### Exercise brief:
Gather each line in the listing below that contains the string "serveur", and copy those lines out. Case counts.

### Records for this task:

- Opening Delimiter -

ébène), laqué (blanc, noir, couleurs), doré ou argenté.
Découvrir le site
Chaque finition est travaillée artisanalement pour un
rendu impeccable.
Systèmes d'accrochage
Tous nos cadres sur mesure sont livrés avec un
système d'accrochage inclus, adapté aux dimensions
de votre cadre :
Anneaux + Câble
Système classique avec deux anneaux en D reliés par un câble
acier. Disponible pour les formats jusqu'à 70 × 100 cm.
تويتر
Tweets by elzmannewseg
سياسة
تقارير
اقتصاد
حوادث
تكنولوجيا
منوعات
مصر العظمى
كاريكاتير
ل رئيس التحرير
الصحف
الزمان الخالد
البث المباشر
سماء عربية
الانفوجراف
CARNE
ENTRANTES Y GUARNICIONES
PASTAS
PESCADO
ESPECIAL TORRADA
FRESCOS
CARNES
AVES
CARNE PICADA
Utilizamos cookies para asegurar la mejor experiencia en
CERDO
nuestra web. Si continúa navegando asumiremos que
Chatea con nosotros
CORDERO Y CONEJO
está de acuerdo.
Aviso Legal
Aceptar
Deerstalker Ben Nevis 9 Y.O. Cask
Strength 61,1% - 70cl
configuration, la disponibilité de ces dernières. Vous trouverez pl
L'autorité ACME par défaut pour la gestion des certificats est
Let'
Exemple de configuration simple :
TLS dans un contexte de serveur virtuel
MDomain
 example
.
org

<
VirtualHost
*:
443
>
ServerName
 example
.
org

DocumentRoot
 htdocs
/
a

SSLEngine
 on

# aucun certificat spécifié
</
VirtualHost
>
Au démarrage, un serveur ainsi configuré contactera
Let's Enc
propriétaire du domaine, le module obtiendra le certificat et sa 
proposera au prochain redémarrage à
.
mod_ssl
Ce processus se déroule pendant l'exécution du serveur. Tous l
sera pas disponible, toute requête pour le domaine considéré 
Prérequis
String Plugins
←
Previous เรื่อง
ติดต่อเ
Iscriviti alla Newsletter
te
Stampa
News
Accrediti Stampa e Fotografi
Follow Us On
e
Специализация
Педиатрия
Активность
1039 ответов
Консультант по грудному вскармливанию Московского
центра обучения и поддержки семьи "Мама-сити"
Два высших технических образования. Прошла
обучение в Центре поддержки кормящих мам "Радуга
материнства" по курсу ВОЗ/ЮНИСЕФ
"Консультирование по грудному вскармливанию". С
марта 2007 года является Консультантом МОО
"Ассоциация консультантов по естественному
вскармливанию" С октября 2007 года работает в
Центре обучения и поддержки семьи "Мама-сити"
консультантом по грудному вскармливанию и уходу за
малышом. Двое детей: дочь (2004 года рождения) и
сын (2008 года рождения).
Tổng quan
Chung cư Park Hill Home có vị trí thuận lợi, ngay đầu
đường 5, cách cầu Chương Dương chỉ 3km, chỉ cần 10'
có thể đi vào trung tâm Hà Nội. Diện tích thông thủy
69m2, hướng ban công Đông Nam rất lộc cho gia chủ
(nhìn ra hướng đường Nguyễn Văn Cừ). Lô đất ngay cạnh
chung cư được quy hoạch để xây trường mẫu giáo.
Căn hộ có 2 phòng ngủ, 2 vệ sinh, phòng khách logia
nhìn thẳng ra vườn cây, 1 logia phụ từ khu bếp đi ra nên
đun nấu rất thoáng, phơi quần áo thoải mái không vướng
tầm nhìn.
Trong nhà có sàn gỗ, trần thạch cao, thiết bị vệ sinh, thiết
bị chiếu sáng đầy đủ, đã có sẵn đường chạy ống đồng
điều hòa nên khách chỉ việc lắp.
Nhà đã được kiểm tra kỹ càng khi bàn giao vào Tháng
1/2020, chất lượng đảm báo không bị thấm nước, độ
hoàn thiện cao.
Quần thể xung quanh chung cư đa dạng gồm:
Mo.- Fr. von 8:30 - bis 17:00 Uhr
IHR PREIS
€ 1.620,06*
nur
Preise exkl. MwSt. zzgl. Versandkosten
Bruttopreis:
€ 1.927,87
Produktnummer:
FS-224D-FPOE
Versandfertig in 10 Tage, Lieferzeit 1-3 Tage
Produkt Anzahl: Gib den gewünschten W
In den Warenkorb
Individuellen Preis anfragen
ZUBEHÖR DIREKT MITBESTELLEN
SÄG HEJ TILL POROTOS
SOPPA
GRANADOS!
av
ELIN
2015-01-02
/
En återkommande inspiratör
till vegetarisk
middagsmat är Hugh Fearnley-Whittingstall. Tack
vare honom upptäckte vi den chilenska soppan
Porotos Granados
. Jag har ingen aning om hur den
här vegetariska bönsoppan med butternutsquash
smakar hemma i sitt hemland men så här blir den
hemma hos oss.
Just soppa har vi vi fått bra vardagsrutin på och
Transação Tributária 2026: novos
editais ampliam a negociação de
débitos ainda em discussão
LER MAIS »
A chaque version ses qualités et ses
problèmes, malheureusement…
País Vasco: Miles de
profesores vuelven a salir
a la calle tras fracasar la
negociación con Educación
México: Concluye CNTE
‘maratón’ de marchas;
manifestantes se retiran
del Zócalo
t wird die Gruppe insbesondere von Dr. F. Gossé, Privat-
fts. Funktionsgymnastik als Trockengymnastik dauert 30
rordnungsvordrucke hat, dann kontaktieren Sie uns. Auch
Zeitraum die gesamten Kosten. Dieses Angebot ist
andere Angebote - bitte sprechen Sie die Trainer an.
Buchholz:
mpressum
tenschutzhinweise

- Closing Delimiter -

### Solved exercise:
TLS dans un contexte de serveur virtuel
Au démarrage, un serveur ainsi configuré contactera
Ce processus se déroule pendant l'exécution du serveur. Tous l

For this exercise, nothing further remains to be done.